With major backers, SBNation to relaunch as a national sports site.

When it comes to national sports sites on the web, ESPN and Sports Illustrated are considered undisputed powerhouses. But the field beyond is suddenly getting a bit more crowded.

 

SBNation, a network of 212 separate blogs that more or less cover individual sports teams, will launch a new national portal on Thursday, Jim Bankoff, SBNation’s CEO and a former executive at AOL told TheWrap.

 

The Washington, D.C.-based site, SBNation.com, will feature content from its blog network as well as culled from other sources — including ESPN.com and SI.com — in what the site’s creators are calling a “Story Stream.”

 

The “Stream” will be updated by its editors using news and commentary from SBNation blogs, third-party sites and social media — including Twitter. The idea, the company said, is to cover — and update — sports stories from the “fan’s perspective.”

 

“No one is really presenting information like that,” said Bankoff, who spearheaded the development of TMZ and Moviefone. “Advertisers were telling us the same thing.” 

 

SBNation’s blog network attracts roughly 7.5 million unique visitors a month, the company said — traffic that is due, in part, to distribution deals SBNation has with Yahoo! Sports, USA Today and others.

 

ESPN.com, by comparison, gets roughly 14.2 million monthly visitors, according to Quantcast figures. SI gets 8.4 million, Yahoo! Sports 8.3 million.

 

While Bankoff said any sports media site could be considered a competitor, he doesn’t think of ESPN and SI that way. “Our products will compliment each other," he said. "I think sports fans will use both.”

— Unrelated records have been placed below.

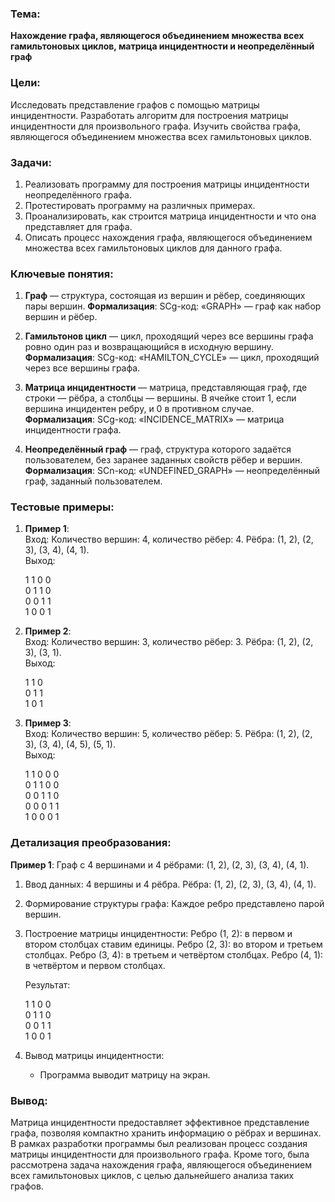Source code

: ### Тема:  
**Нахождение графа, являющегося объединением множества всех гамильтоновых циклов, матрица инцидентности и неопределённый граф**

### Цели:  
 Исследовать представление графов с помощью матрицы инцидентности.
 Разработать алгоритм для построения матрицы инцидентности для произвольного графа.
 Изучить свойства графа, являющегося объединением множества всех гамильтоновых циклов.

### Задачи:  
1. Реализовать программу для построения матрицы инцидентности неопределённого графа.
2. Протестировать программу на различных примерах.
3. Проанализировать, как строится матрица инцидентности и что она представляет для графа.
4. Описать процесс нахождения графа, являющегося объединением множества всех гамильтоновых циклов для данного графа.



### Ключевые понятия:

1. **Граф** — структура, состоящая из вершин и рёбер, соединяющих пары вершин.
**Формализация**: SCg-код: «GRAPH» — граф как набор вершин и рёбер.

2. **Гамильтонов цикл** — цикл, проходящий через все вершины графа ровно один раз и возвращающийся в исходную вершину.
**Формализация**: SCg-код: «HAMILTON_CYCLE» — цикл, проходящий через все вершины графа.

3. **Матрица инцидентности** — матрица, представляющая граф, где строки — рёбра, а столбцы — вершины. В ячейке стоит 1, если вершина инцидентен ребру, и 0 в противном случае.
**Формализация**: SCg-код: «INCIDENCE_MATRIX» — матрица инцидентности графа.

4. **Неопределённый граф** — граф, структура которого задаётся пользователем, без заранее заданных свойств рёбер и вершин.
**Формализация**: SCn-код: «UNDEFINED_GRAPH» — неопределённый граф, заданный пользователем.



### Тестовые примеры:

1. **Пример 1**:  
   Вход: Количество вершин: 4, количество рёбер: 4. Рёбра: (1, 2), (2, 3), (3, 4), (4, 1).  
   Выход:  
   
   1 1 0 0  
   0 1 1 0  
   0 0 1 1  
   1 0 0 1  
   

2. **Пример 2**:  
   Вход: Количество вершин: 3, количество рёбер: 3. Рёбра: (1, 2), (2, 3), (3, 1).  
   Выход:  
   
   1 1 0  
   0 1 1  
   1 0 1  
   

3. **Пример 3**:  
   Вход: Количество вершин: 5, количество рёбер: 5. Рёбра: (1, 2), (2, 3), (3, 4), (4, 5), (5, 1).  
   Выход:  
   
   1 1 0 0 0  
   0 1 1 0 0  
   0 0 1 1 0  
   0 0 0 1 1  
   1 0 0 0 1  
   

### Детализация преобразования:

**Пример 1**: Граф с 4 вершинами и 4 рёбрами: (1, 2), (2, 3), (3, 4), (4, 1).

1. Ввод данных:
    4 вершины и 4 рёбра.
    Рёбра: (1, 2), (2, 3), (3, 4), (4, 1).

2. Формирование структуры графа:
    Каждое ребро представлено парой вершин.

3. Построение матрицы инцидентности:
    Ребро (1, 2): в первом и втором столбцах ставим единицы.
    Ребро (2, 3): во втором и третьем столбцах.
    Ребро (3, 4): в третьем и четвёртом столбцах.
    Ребро (4, 1): в четвёртом и первом столбцах.

   Результат:
   
   1 1 0 0  
   0 1 1 0  
   0 0 1 1  
   1 0 0 1  
   

4. Вывод матрицы инцидентности:
   - Программа выводит матрицу на экран.



### Вывод:

Матрица инцидентности предоставляет эффективное представление графа, позволяя компактно хранить информацию о рёбрах и вершинах. В рамках разработки программы был реализован процесс создания матрицы инцидентности для произвольного графа. Кроме того, была рассмотрена задача нахождения графа, являющегося объединением всех гамильтоновых циклов, с целью дальнейшего анализа таких графов.
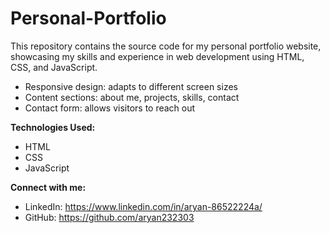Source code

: # Personal-Portfolio
This repository contains the source code for my personal portfolio website, showcasing my skills and experience in web development using HTML, CSS, and JavaScript.

* Responsive design: adapts to different screen sizes
* Content sections: about me, projects, skills, contact
* Contact form: allows visitors to reach out

**Technologies Used:**

* HTML
* CSS 
* JavaScript
  
**Connect with me:**

* LinkedIn: https://www.linkedin.com/in/aryan-86522224a/
* GitHub: https://github.com/aryan232303
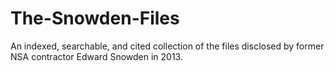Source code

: # The-Snowden-Files
An indexed, searchable, and cited collection of the files disclosed by former NSA contractor Edward Snowden in 2013.
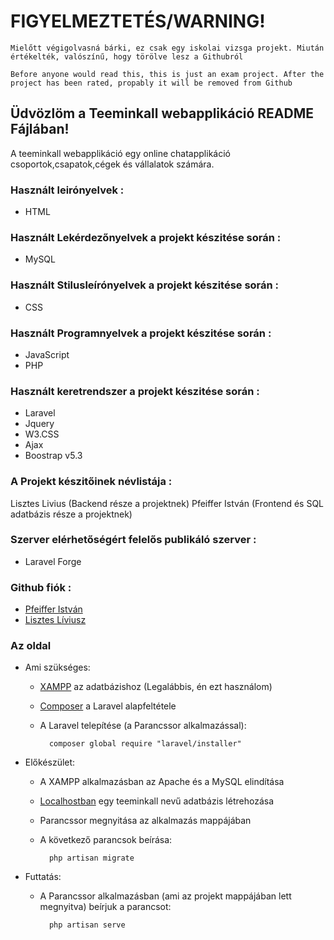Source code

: # FIGYELMEZTETÉS/WARNING!
    
    Mielőtt végigolvasná bárki, ez csak egy iskolai vizsga projekt. Miután értékelték, valószínű, hogy törölve lesz a Githubról

    Before anyone would read this, this is just an exam project. After the project has been rated, propably it will be removed from Github

## Üdvözlöm a Teeminkall webapplikáció README Fájlában!

A teeminkall webapplikáció egy online chatapplikáció csoportok,csapatok,cégek és vállalatok számára.

### Használt leirónyelvek :
 - HTML

### Használt Lekérdezőnyelvek a projekt készitése során :
 - MySQL

 ### Használt Stilusleírónyelvek a projekt készitése során :
 - CSS

### Használt Programnyelvek a projekt készitése során :
 - JavaScript
 - PHP

### Használt keretrendszer a projekt készitése során :
 - Laravel
 - Jquery
 - W3.CSS
 - Ajax
 - Boostrap v5.3

### A Projekt készitőinek névlistája :
 Lisztes Livius (Backend része a projektnek)
 Pfeiffer István (Frontend és SQL adatbázis része a projektnek)

### Szerver elérhetőségért felelős publikáló szerver :
- Laravel Forge

### Github fiók :
- [Pfeiffer István](https://github.com/Istvan987)
- [Lisztes Líviusz](https://github.com/RidingUndead)


### Az oldal
- Ami szükséges:
    - [XAMPP](https://www.apachefriends.org/download.html) az adatbázishoz (Legalábbis, én ezt használom)
    - [Composer](https://getcomposer.org/download/) a Laravel alapfeltétele
    - A Laravel telepítése (a Parancssor alkalmazással):

            composer global require "laravel/installer"

- Előkészület:
    - A XAMPP alkalmazásban az Apache és a MySQL elindítása
    - [Localhostban](localhost/phpmyadmin) egy teeminkall nevű adatbázis létrehozása
    - Parancssor megnyitása az alkalmazás mappájában
    - A következő parancsok beírása:

            php artisan migrate

- Futtatás:
    - A Parancssor alkalmazásban (ami az projekt mappájában lett megnyitva) beírjuk a parancsot:

            php artisan serve
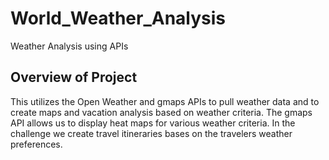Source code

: # World_Weather_Analysis
Weather Analysis using APIs
## Overview of Project
  This utilizes the Open Weather and gmaps APIs to pull weather data and to create maps and vacation analysis based on weather criteria.  The gmaps API allows us to display heat maps for various weather criteria.  In the challenge we create travel itineraries bases on the travelers weather preferences.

“SI, I would consider a partner,” he added. “For me to launch a copycat of a major sports site would be absurd. We are closer to the Huffington Post than an ESPN.”

 

Yet, the launch of SBNation follows on the heels of a few notable e-sports plays: the Huffington Post’s planned launch of a sports vertical; New York magazine’s launch of a sports blog edited by Deadspin founder Will Leitch; and ESPN’s broad plans to incorporate social media across all of its web properties.

 

There are some major investors involved, including Comcast Interactive, Allen and Company, Accel Partners, LinkedIn founder Jeff Weiner, Quadrangle partner Dan Rosensweig and CNET founder Shelby Bonner — an indication that its heavy-hitting backers are looking for a home run.

 

A $7 million, second round of financing was announced in June.

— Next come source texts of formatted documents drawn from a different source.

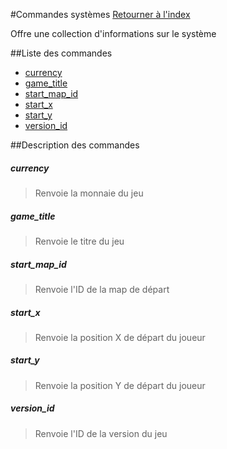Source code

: #Commandes systèmes
[Retourner à l'index](__command_list.md)

Offre une collection d'informations sur le système

##Liste des commandes
*    [currency](#currency)
*    [game_title](#game_title)
*    [start_map_id](#start_map_id)
*    [start_x](#start_x)
*    [start_y](#start_y)
*    [version_id](#version_id)


##Description des commandes
##### currency

> Renvoie la monnaie du jeu

  
> 

##### game_title

> Renvoie le titre du jeu

  
> 

##### start_map_id

> Renvoie l'ID de la map de départ

  
> 

##### start_x

> Renvoie la position X de départ du joueur

  
> 

##### start_y

> Renvoie la position Y de départ du joueur

  
> 

##### version_id

> Renvoie l'ID de la version du jeu

  
> 

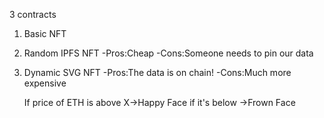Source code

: 3 contracts

1. Basic NFT
2. Random IPFS NFT
   -Pros:Cheap
   -Cons:Someone needs to pin our data
3. Dynamic SVG NFT
   -Pros:The data is on chain!
   -Cons:Much more expensive

   If price of ETH is above X->Happy Face
   if it's below ->Frown Face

Bankoff admitted that it will be a challenge to compete on a brand-level with the likes of ESPN and SI, much less with their traffic. “SB Nation is not a household name,” he said. “We sacrificed brand equity early on, and poured our resources into the team sites.”

Those team sites, though, give SBNation a leg up on the bigger branded sports sites on the local level. “We can leverage that deep local dive,” Bankoff said. “National and regional advertisers — we can go after both of those budgets.”